» RECORDS FOR THE EXERCISE:
BEGIN

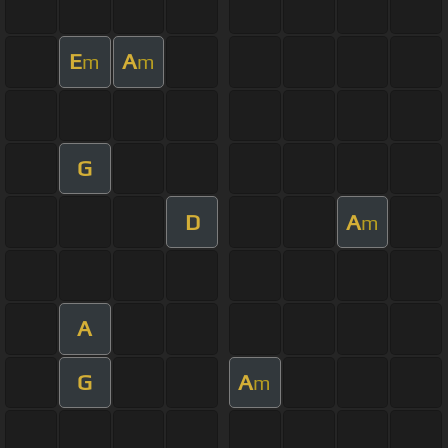
E
A
m
m
G
D
A
m
A
G
A
m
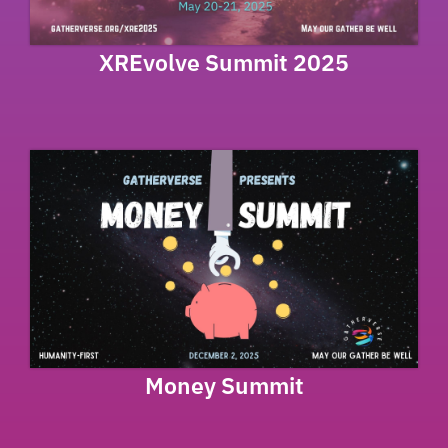
XREvolve Summit 2025
Money Summit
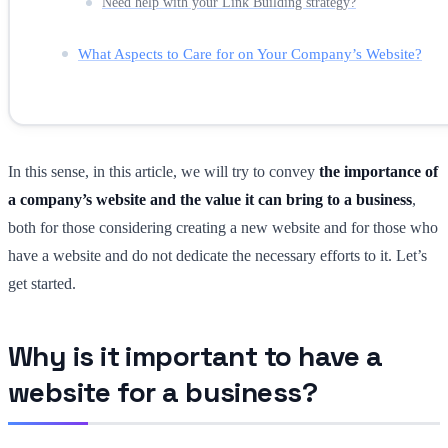
Need help with your Link Building strategy?
What Aspects to Care for on Your Company’s Website?
In this sense, in this article, we will try to convey
the importance of
a company’s website and the value it can bring to a business
,
both for those considering creating a new website and for those who
have a website and do not dedicate the necessary efforts to it. Let’s
get started.
Why is it important to have a
website for a business?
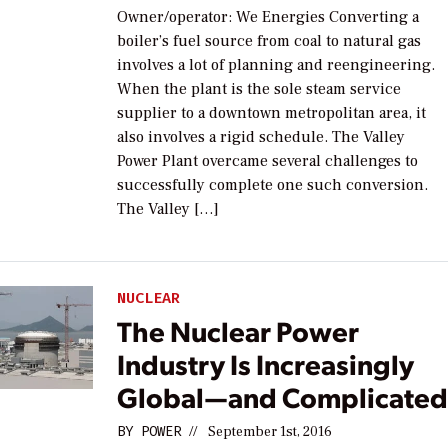
Owner/operator: We Energies Converting a
boiler’s fuel source from coal to natural gas
involves a lot of planning and reengineering.
When the plant is the sole steam service
supplier to a downtown metropolitan area, it
also involves a rigid schedule. The Valley
Power Plant overcame several challenges to
successfully complete one such conversion.
The Valley […]
NUCLEAR
The Nuclear Power
Industry Is Increasingly
Global—and Complicate
BY
POWER
//
September 1st, 2016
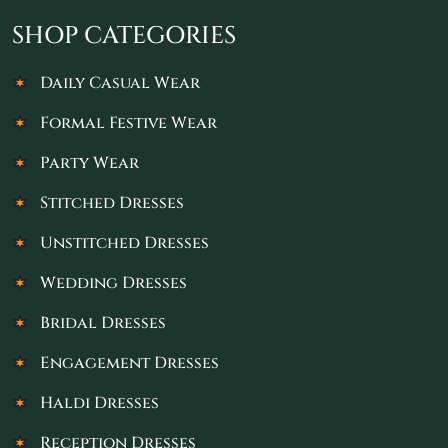
SHOP CATEGORIES
Daily Casual Wear
Formal Festive Wear
Party Wear
Stitched Dresses
Unstitched Dresses
Wedding Dresses
Bridal Dresses
Engagement Dresses
Haldi Dresses
Reception Dresses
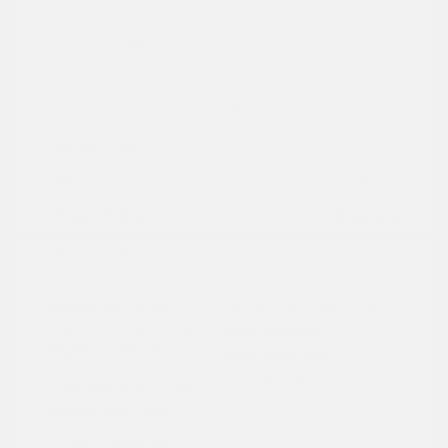
2024 Ford Maverick XL
Peltier Price
$24,409
Doc Fee
+$155
Your Price
$24,564
Disclosure
Exterior:
Cactus
VIN:
3FTTW8A3XRRA02791
Interior:
Black Onyx
Stock: #
PN13322
Engine: Gas/Electric I-4 2.5
Model Code: #W8A
L/152
Drivetrain: FWD
Transmission: Automatic
Mileage: 27,657 Miles
Location: Peltier Nissan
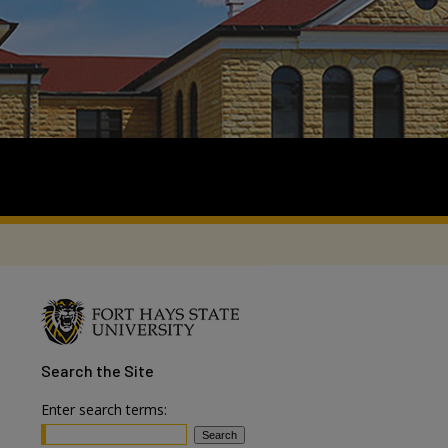
Search
the Site
Enter search terms:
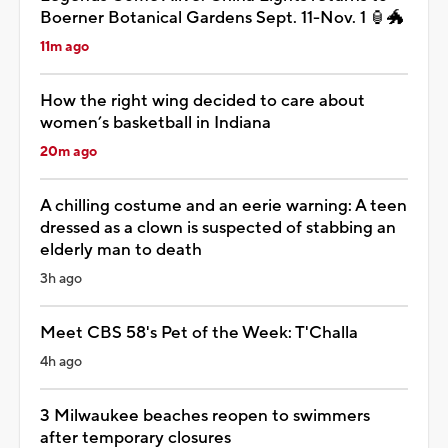
Boerner Botanical Gardens Sept. 11-Nov. 1 🏮🐲
11m ago
How the right wing decided to care about
women’s basketball in Indiana
20m ago
A chilling costume and an eerie warning: A teen
dressed as a clown is suspected of stabbing an
elderly man to death
3h ago
Meet CBS 58's Pet of the Week: T'Challa
4h ago
3 Milwaukee beaches reopen to swimmers
after temporary closures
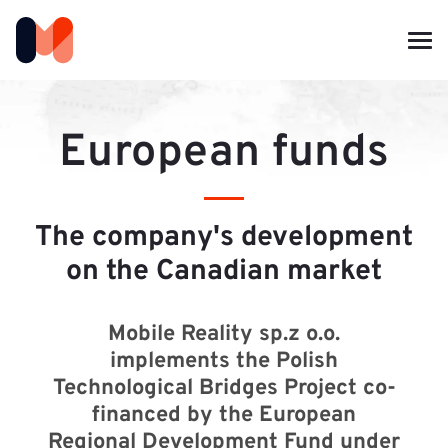
European funds
The company's development
on the Canadian market
Mobile Reality sp.z o.o.
implements the Polish
Technological Bridges Project co-
financed by the European
Regional Development Fund under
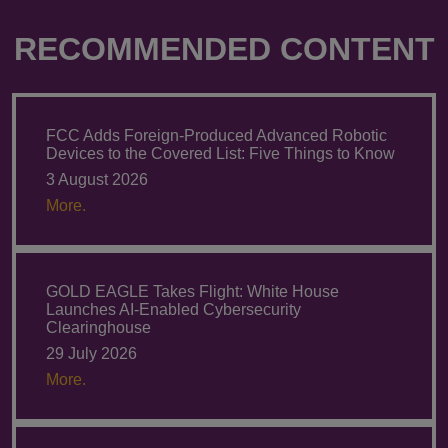
RECOMMENDED CONTENT
FCC Adds Foreign-Produced Advanced Robotic
Devices to the Covered List: Five Things to Know
3 August 2026
More.
GOLD EAGLE Takes Flight: White House
Launches AI-Enabled Cybersecurity
Clearinghouse
29 July 2026
More.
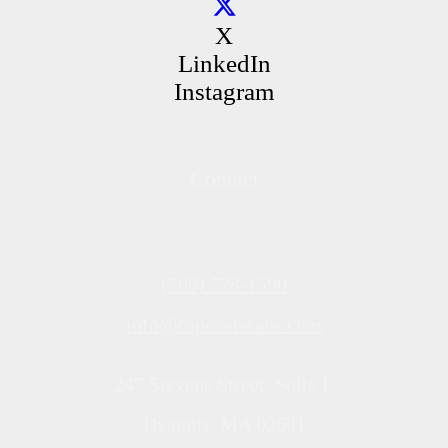
X
LinkedIn
Instagram
Contact
(508) 778-1590
info@capeveterans.com
247 Stevens Street, Suite E
Hyannis, MA 02601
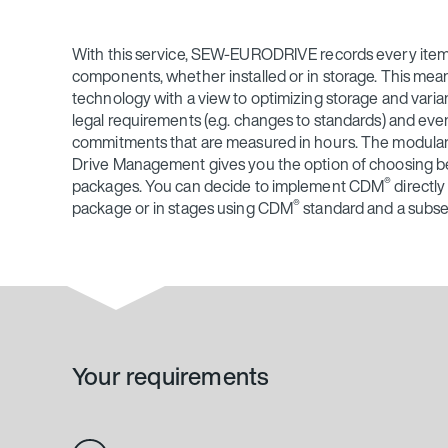
With this service, SEW‑EURODRIVE records every item
components, whether installed or in storage. This means
technology with a view to optimizing storage and varia
legal requirements (e.g. changes to standards) and even
commitments that are measured in hours. The modula
Drive Management gives you the option of choosing b
®
packages. You can decide to implement CDM
directly
®
package or in stages using CDM
standard and a subs
Your requirements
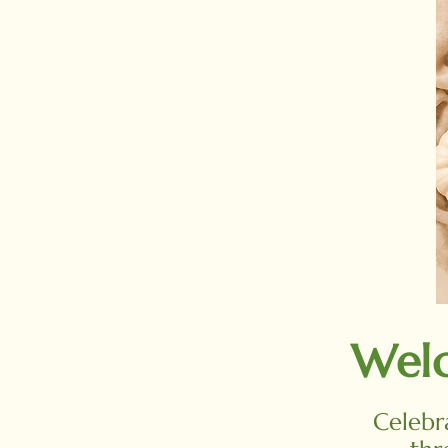
Welc
Celebr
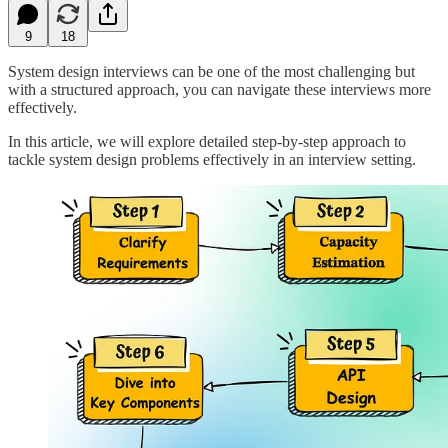
9
18
System design interviews can be one of the most challenging but
with a structured approach, you can navigate these interviews more
effectively.
In this article, we will explore detailed step-by-step approach to
tackle system design problems effectively in an interview setting.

END

» TASK PROMPT: Copy out every line of the material above that contains the string "design".

» TASK RESPONSE:
System design interviews can be one of the most challenging but
tackle system design problems effectively in an interview setting.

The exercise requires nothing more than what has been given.